▶ [ЧТО СДЕЛАТЬ] Пожалуйста, повторите слово в слово отрывок из рассказа о лагерной жизни от слов «Когда я только» до слов «Даже звеньевым назначили.».

*** ФРАГМЕНТ ДОКУМЕНТА ***

Поначалу кое-как выжил. А потом приспособился. Нашел палку, сделал метелочку и начал утром, до развода, а иногда и вечером казарму подметать. Больше старался подметать возле нар воров и «придурков» («Так грубо назвали туземцы тех, что сумел не разделить общей обречённой участи: или же ушёл с общих или не попал на них». — А.И. Солженицын, «Архипелаг ГУЛаг»). Это были заключенные грамотные, с небольшими сроками. Главное — они посылки получали. Я помню одного миллионера, дали ему 10 лет. Так ему каждый день посылки приносили: там и печенье, и консервы. На что ему баланда эта? Он ее может мне отдать запросто. Так я и приспособился.
Потом начал ходить со своей метелкой в хлеборезку, подметать там. В хлеборезке работал вор Серёжка. Он несколько раз меня дубасил, но я продолжал туда ходить; думаю, все равно он мне хоть кусок хлеба даст. В конце концов, Серёжка спросил: «Ты, я вижу, настырный и грамотный. Сможешь резать хлеб на пайки и взвешивать?» Я говорю: «Конечно, смогу!» А чего не смогу, когда есть нечего. И вот, он меня взял в хлеборезку. Хлеба разрешил есть, сколько влезет. Но резать и взвешивать надо было тщательно, без довесков. Каждый грамм на счету.
Когда я только пришел в хлеборезку, при росте 170 см весил 43 килограмма. Меня от работы отстранили как инвалида. А тут за месяц поправился на 30 килограммов! На очередной комиссии, а они каждый месяц проходили, начальник на меня посмотрел и говорит: «Не раздевайся. И так вижу, что хватит тебе бездельничать» (ну, он не так, конечно, выразился...). И отправили меня обратно на лесоповал.
Сначала поставили топором сучки рубить. Потом — раскрыжовщиком, лучковой пилой ствол на части пилить. Тяжело, но пайку заработать надо. Так и работал. Даже звеньевым назначили.
Основную массу заключенных составляли «политические» и мелкие воришки. Кто в магазин залез, кто мешок картошки где-то у соседа украл — а срока большие давали. Бывает срок — 10 лет! Спросишь, за что? А он и сам не знает… Одним словом, всех подряд собирали, чтобы было кому работать, восстанавливать разруху послевоенную. Но верховодили в лагере воры. Они и должности все занимали, и порядок устанавливали. Я начал немножко общаться с ворами. Был с ними на «ты», но все равно считался, как они говорили, «мужик».

*** ИСХОДНЫЕ СТРОКИ ***

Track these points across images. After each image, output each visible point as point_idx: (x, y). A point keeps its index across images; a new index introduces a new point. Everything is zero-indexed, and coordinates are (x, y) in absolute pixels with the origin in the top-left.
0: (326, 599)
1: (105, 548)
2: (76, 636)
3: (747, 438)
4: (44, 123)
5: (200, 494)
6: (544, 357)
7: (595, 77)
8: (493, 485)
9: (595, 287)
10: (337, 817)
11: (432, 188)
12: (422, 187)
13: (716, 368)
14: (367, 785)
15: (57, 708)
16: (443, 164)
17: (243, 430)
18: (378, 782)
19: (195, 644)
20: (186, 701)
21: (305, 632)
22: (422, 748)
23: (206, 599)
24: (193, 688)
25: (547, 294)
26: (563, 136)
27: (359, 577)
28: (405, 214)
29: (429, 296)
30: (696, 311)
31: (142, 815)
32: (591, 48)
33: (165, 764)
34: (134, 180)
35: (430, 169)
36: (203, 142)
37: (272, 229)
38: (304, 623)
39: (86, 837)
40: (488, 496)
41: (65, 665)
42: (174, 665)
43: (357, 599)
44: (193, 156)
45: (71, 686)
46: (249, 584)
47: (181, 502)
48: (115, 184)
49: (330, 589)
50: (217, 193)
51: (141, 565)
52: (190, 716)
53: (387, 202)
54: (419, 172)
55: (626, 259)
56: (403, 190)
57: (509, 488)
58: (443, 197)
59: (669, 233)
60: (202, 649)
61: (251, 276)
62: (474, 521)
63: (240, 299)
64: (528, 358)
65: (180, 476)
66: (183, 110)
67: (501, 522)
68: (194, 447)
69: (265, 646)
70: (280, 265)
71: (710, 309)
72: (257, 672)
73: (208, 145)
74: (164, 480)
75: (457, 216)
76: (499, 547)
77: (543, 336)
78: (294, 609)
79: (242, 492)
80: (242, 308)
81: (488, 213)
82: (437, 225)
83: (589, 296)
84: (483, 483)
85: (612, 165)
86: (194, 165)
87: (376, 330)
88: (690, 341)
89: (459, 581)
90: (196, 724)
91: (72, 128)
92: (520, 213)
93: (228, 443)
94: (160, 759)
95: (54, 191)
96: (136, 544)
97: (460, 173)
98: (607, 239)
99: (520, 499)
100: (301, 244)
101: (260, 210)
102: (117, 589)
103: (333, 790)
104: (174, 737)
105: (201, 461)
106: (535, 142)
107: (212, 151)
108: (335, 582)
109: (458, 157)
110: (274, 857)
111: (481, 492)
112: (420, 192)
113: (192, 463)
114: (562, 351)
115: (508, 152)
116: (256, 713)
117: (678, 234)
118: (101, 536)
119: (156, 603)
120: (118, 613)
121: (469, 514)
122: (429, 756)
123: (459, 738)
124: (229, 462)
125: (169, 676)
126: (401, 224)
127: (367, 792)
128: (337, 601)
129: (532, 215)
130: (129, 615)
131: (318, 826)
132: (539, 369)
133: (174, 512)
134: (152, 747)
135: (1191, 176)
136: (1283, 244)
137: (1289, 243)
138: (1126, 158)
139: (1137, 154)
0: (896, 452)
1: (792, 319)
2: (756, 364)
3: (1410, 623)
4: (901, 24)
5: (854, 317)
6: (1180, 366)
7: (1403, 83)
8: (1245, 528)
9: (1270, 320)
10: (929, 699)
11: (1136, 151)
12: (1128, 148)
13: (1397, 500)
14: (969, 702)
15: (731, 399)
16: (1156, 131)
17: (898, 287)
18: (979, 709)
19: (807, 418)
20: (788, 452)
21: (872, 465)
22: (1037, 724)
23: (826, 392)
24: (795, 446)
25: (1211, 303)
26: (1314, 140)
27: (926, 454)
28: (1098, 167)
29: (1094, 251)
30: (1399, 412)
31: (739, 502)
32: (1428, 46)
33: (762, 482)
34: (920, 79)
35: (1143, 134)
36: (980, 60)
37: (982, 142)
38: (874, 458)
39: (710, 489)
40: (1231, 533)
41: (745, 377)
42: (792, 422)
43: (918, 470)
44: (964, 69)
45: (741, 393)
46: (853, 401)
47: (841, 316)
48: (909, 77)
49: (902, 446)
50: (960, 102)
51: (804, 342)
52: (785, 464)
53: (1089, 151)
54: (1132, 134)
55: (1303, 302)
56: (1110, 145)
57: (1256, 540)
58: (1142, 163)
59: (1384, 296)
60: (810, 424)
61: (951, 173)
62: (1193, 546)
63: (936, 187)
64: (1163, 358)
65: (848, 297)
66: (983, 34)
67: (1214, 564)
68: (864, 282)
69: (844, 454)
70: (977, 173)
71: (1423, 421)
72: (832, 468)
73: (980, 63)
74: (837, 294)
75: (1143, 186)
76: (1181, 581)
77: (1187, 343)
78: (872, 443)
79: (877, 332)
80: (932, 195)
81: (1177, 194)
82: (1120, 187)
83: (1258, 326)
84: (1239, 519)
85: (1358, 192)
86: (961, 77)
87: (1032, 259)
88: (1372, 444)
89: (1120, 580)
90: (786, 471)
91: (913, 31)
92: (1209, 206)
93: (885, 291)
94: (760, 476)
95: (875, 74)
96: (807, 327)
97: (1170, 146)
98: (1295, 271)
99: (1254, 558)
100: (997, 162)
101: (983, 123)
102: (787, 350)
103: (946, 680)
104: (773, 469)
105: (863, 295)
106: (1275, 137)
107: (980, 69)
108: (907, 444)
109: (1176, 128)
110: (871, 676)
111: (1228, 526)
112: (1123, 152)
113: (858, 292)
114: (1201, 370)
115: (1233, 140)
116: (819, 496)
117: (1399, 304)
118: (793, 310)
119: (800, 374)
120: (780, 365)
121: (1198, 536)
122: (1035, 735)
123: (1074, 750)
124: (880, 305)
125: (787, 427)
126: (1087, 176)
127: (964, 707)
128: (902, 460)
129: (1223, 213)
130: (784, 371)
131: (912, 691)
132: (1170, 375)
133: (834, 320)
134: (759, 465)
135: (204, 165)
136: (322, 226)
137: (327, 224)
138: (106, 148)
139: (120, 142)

***

▶ [ОТВЕТ]
Когда я только пришел в хлеборезку, при росте 170 см весил 43 килограмма. Меня от работы отстранили как инвалида. А тут за месяц поправился на 30 килограммов! На очередной комиссии, а они каждый месяц проходили, начальник на меня посмотрел и говорит: «Не раздевайся. И так вижу, что хватит тебе бездельничать» (ну, он не так, конечно, выразился...). И отправили меня обратно на лесоповал.
Сначала поставили топором сучки рубить. Потом — раскрыжовщиком, лучковой пилой ствол на части пилить. Тяжело, но пайку заработать надо. Так и работал. Даже звеньевым назначили.